KPAZ also continued to originate new local programming through the bankruptcy process. Children's show Mr. Adam's Animals featured trained chimpanzees. In 1971, station manager Keith Houser created Action Auction. The live Saturday night program, allowed viewers to bid for products such as furniture, Native American jewelry, and automobile supplies. However, the show was canceled after Spry resigned.

Despite FCC approval, the sale to Glad Tidings met with continued opposition from KPAZ's largest creditor: RCA. The company filed at the United States Court of Appeals for the Ninth Circuit to appeal the KPAZ reorganization plan, warning that the original applications filed by Glad Tidings were so inadequate that they forced the church to retain a communications lawyer. On the line was all of RCA's equipment in use at channel 21. The appeals court found in favor of RCA in March 1972, ruling that, under state law, the equipment it had sold still belonged to RCA and could be repossessed at any time. However, bankruptcy referee Caldwell allowed KPAZ to reach a separate deal with RCA as to its equipment, allowing it to continue to operate. The decision reduced the effective purchase price to $155,000. Filings in the case revealed that bankruptcy trustee Altschul had not been allowed to see KPAZ's financial records.
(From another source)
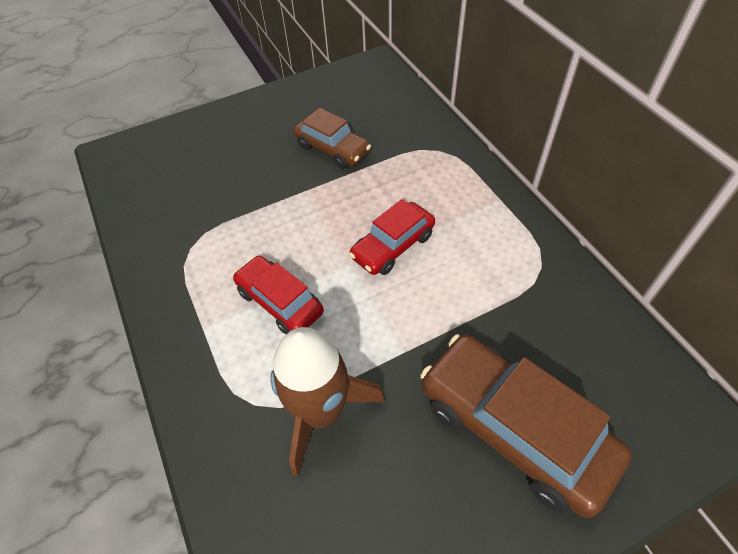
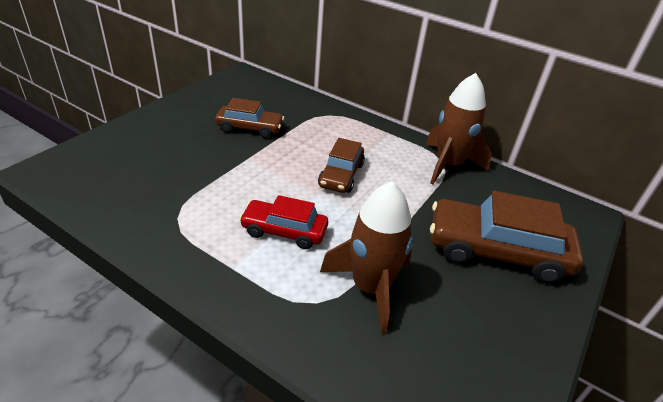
camera: 35 degrees left, 15 degrees down
red car [349,199,435,275] -> brown car [318,138,365,193]
none -> brown rocket [426,73,492,185]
At the same time, Maricopa County won a ruling ordering KPAZ to pay it $16,000 in back property taxes for 1970 and 1971.

Glad Tidings continued to invest in KPAZ. On May 5, 1974, ground was broken for a new, 26,000 sqft two-story studio facility at the corner of North 36th Street and East McDowell Road in the Camelback East Village section of Phoenix. The facility, designed by architect James R. Abney, cost $1 million and opened in June 1975. The February 1975 Nielsen ratings showed KPAZ pulled more female viewers aged 25–40 for its broadcasts of The Real McCoys than those watching the CBS Evening News. Additionally, channel 21 aired a package of Phoenix Giants minor league baseball games in the 1975 season.

===Financial collapse and sale===
KPAZ-TV continued to lose money, with debts approaching $2 million, and as early as December 1975, potential suitors appeared. Trinity Broadcasting of Arizona, a subsidiary of a fledgling broadcast ministry known as the Trinity Broadcasting Network, filed to buy KPAZ from debt-ridden Glad Tidings, with plans to convert the station to entirely religious programming. Immediately, Trinity began buying air time on KPAZ at a rate of $10,000 a month, giving the station a vital lifeline. However, the deal collapsed on July 26 when Glad Tidings Church informed the FCC by telegram that it was terminating the deal, just one day before the commission was to take up the proposed sale. TBN founder Paul Crouch said that the church had apparently pulled out because TBN's purchase of airtime on KPAZ had ameliorated its financial situation to the point where the church sought to renegotiate the sale.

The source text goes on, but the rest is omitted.